Transcribe the entries without any changes, starting at the very beginning and ending with the line containing "state / province: District of Columbia". Include that line.

> **Source data**:
--------------------
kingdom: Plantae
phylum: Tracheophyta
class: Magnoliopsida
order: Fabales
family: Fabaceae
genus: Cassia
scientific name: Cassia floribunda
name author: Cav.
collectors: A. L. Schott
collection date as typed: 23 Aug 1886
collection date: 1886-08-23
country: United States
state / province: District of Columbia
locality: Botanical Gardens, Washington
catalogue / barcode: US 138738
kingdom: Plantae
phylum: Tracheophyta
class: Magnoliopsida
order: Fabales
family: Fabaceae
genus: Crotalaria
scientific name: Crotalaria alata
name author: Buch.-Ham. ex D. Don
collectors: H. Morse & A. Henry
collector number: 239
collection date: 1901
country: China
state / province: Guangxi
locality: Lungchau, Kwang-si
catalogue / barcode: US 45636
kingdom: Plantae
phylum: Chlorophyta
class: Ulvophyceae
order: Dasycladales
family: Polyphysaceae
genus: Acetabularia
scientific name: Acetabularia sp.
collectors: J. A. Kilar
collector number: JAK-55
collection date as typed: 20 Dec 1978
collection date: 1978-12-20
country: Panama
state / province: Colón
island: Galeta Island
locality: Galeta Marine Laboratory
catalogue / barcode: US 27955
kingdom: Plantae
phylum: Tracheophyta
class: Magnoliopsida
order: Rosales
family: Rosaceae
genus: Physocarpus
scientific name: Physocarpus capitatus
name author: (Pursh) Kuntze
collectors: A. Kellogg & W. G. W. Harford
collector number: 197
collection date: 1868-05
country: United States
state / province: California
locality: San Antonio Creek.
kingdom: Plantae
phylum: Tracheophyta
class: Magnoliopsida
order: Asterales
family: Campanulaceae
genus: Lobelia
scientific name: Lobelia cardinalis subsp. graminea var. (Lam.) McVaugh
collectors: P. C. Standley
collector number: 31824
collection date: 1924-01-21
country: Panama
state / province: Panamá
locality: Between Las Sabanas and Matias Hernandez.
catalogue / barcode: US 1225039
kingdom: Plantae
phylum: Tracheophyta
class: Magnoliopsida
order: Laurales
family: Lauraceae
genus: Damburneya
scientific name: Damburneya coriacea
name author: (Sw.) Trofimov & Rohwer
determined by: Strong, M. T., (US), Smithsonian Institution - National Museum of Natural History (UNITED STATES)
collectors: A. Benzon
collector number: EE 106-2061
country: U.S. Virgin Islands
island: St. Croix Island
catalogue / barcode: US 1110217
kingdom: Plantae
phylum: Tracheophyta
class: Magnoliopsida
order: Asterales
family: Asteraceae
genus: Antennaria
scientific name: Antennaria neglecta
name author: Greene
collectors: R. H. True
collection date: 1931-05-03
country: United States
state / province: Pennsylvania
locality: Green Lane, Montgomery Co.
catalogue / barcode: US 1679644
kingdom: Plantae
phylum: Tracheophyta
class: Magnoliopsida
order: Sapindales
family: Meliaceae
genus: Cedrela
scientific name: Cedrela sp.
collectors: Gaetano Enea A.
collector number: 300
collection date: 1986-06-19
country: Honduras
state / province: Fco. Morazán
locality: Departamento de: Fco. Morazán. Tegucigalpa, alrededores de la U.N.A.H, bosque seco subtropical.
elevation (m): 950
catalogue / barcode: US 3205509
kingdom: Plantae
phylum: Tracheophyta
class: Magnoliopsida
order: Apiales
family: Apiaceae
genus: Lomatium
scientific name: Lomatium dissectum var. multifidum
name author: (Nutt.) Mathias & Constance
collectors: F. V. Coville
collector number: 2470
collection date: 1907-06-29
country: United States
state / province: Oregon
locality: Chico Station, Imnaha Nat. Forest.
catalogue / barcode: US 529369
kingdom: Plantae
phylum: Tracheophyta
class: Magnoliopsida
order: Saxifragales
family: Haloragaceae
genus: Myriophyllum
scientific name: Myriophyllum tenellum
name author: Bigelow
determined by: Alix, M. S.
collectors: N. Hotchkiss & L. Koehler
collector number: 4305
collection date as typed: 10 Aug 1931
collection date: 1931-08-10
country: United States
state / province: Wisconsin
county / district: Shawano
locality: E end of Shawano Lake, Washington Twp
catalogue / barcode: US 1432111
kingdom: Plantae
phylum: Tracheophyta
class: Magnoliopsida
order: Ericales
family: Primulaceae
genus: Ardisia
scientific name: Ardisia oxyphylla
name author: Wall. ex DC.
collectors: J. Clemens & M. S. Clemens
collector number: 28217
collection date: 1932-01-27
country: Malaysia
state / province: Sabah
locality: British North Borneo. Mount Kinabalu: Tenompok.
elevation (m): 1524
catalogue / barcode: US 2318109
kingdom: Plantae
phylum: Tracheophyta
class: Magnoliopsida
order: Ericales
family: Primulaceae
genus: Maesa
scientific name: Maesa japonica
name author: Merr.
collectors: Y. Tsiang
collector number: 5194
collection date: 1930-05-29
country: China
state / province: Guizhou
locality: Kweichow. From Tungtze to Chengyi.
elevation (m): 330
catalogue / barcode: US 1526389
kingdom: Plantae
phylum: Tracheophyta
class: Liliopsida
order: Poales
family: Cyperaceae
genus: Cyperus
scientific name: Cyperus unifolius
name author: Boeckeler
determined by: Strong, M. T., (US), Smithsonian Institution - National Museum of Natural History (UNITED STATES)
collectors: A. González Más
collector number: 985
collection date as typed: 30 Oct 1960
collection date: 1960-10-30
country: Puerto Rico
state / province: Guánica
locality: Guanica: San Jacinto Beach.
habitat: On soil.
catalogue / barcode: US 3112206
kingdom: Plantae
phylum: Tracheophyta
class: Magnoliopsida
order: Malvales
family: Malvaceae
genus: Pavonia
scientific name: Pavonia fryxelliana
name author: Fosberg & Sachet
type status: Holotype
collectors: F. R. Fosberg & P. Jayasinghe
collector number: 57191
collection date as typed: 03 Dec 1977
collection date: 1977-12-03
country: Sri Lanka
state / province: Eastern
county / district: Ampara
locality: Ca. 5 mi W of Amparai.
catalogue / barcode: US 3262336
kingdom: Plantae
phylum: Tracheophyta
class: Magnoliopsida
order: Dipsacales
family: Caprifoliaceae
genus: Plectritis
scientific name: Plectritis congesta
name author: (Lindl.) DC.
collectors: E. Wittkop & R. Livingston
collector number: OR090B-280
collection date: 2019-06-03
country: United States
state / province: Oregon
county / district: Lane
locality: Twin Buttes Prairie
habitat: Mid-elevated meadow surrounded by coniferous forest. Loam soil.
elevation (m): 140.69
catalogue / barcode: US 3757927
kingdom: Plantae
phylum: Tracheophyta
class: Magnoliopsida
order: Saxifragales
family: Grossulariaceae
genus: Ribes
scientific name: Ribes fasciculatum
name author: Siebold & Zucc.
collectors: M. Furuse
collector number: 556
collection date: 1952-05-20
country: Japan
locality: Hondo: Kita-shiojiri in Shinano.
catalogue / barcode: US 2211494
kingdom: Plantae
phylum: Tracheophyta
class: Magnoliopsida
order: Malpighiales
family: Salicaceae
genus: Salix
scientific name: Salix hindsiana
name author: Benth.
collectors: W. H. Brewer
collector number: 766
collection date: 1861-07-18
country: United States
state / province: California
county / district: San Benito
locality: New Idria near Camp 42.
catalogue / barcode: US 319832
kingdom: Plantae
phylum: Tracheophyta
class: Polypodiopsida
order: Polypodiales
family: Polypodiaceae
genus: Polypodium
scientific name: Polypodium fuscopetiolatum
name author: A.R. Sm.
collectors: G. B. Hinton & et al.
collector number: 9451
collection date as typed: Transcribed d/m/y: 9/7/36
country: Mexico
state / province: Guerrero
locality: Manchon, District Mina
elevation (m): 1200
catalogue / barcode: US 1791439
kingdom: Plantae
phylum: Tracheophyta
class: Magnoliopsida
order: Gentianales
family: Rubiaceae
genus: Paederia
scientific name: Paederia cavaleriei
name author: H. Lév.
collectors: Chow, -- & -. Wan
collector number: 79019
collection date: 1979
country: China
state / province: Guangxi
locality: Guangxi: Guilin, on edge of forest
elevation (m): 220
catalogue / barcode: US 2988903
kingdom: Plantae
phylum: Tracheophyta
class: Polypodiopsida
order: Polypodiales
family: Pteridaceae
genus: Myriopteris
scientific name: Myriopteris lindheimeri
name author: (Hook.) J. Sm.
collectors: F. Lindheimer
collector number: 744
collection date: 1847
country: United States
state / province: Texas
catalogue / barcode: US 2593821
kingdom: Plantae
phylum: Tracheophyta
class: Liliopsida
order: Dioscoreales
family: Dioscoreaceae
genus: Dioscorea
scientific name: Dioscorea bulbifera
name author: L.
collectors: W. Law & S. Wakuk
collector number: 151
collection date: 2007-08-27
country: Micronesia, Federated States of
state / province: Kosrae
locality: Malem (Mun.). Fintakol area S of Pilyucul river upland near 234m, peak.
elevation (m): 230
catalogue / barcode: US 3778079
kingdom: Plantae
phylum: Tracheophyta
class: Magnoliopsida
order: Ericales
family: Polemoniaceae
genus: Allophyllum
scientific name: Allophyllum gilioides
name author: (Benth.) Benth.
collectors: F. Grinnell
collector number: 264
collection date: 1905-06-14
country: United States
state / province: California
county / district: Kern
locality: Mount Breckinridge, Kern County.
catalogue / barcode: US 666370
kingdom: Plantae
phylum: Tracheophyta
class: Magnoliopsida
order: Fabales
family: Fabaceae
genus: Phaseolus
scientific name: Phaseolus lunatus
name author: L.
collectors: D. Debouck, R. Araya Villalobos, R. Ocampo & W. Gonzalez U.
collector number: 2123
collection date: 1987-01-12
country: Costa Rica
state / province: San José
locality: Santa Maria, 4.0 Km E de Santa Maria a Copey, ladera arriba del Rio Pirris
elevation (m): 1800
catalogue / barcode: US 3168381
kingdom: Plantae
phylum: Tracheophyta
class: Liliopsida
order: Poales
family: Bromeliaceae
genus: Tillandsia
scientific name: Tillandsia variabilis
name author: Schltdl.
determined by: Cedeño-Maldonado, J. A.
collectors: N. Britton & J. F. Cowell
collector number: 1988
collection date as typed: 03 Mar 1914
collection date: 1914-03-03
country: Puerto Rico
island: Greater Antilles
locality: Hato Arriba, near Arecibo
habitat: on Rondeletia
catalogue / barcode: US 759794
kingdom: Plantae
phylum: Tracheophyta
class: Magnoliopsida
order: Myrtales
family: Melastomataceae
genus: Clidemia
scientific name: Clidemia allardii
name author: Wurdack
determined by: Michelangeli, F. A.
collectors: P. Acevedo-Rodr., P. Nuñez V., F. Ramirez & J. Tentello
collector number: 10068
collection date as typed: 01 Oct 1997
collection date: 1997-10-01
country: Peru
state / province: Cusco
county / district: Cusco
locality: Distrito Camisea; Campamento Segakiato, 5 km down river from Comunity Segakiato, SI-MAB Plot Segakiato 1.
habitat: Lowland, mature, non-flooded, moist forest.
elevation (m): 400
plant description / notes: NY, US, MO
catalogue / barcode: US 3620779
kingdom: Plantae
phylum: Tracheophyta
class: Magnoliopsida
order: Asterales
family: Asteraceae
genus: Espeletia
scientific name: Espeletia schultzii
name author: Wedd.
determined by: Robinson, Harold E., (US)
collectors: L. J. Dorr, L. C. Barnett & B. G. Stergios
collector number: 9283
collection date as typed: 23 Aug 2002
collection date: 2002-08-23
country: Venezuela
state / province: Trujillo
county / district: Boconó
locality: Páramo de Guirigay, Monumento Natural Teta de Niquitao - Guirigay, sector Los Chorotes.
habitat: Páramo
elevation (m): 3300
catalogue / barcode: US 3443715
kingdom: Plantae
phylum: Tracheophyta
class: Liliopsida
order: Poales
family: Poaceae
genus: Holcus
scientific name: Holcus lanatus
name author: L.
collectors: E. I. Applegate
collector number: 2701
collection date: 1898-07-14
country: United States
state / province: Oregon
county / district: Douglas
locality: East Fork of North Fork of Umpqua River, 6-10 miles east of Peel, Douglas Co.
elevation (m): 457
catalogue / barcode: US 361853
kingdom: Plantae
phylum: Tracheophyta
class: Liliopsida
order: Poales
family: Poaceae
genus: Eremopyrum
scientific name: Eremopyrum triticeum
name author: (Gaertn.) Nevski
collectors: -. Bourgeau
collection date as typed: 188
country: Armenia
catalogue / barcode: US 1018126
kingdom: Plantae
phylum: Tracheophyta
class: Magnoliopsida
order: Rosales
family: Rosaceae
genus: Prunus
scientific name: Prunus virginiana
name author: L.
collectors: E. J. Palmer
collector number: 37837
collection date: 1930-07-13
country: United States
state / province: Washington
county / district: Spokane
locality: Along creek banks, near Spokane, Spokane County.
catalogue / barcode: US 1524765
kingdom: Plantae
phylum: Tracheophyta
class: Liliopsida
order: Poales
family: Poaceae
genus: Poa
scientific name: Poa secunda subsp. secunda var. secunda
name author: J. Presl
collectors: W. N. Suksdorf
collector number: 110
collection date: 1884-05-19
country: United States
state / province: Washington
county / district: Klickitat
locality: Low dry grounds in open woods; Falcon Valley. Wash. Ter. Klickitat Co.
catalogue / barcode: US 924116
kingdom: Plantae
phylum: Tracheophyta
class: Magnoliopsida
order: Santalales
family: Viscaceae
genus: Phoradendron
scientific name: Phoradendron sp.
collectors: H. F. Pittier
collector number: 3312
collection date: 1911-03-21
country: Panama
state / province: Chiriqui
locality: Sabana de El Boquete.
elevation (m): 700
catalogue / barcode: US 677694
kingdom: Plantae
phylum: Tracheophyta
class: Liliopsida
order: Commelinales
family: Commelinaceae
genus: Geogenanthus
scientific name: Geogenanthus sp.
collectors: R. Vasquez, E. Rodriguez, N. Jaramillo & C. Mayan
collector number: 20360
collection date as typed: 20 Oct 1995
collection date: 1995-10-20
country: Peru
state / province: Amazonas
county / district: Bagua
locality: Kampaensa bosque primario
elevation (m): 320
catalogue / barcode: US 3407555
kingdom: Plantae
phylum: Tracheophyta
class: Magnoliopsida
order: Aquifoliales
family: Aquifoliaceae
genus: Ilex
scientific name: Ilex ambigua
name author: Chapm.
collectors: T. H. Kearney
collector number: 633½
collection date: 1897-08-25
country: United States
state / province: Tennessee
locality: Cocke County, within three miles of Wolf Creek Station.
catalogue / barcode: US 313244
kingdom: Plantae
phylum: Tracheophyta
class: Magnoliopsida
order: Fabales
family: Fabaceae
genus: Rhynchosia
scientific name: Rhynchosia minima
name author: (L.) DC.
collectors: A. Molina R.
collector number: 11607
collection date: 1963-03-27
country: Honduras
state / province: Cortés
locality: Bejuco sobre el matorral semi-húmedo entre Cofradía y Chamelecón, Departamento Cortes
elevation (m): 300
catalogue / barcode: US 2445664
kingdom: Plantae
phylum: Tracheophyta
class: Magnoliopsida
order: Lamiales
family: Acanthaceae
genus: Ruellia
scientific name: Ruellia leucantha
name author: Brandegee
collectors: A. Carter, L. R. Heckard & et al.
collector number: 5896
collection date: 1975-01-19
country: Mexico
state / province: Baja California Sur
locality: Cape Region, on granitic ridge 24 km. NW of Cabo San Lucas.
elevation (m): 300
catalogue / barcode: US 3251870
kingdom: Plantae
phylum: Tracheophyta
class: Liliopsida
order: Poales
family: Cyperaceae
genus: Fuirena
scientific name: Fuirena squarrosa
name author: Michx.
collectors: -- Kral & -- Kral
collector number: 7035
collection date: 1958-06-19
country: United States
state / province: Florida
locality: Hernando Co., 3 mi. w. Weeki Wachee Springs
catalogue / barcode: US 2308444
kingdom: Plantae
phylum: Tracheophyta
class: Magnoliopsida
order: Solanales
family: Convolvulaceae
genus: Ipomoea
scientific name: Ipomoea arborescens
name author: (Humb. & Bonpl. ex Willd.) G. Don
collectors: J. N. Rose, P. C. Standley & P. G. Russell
--------------------
> **Exercise result**:
kingdom: Plantae
phylum: Tracheophyta
class: Magnoliopsida
order: Fabales
family: Fabaceae
genus: Cassia
scientific name: Cassia floribunda
name author: Cav.
collectors: A. L. Schott
collection date as typed: 23 Aug 1886
collection date: 1886-08-23
country: United States
state / province: District of Columbia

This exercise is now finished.